What the task requires: Nothing but the pictures should be dropped; repeat the rest of the data below exactly.

Dataset entries
···

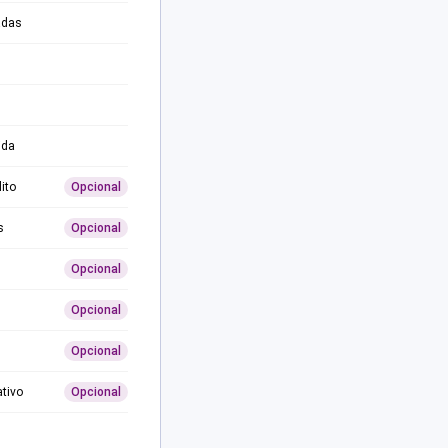
adas
ida
ito
Opcional
s
Opcional
Opcional
Opcional
Opcional
ativo
Opcional
0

···

Output for this task:
adas
ida
ito
Opcional
s
Opcional
Opcional
Opcional
Opcional
ativo
Opcional
0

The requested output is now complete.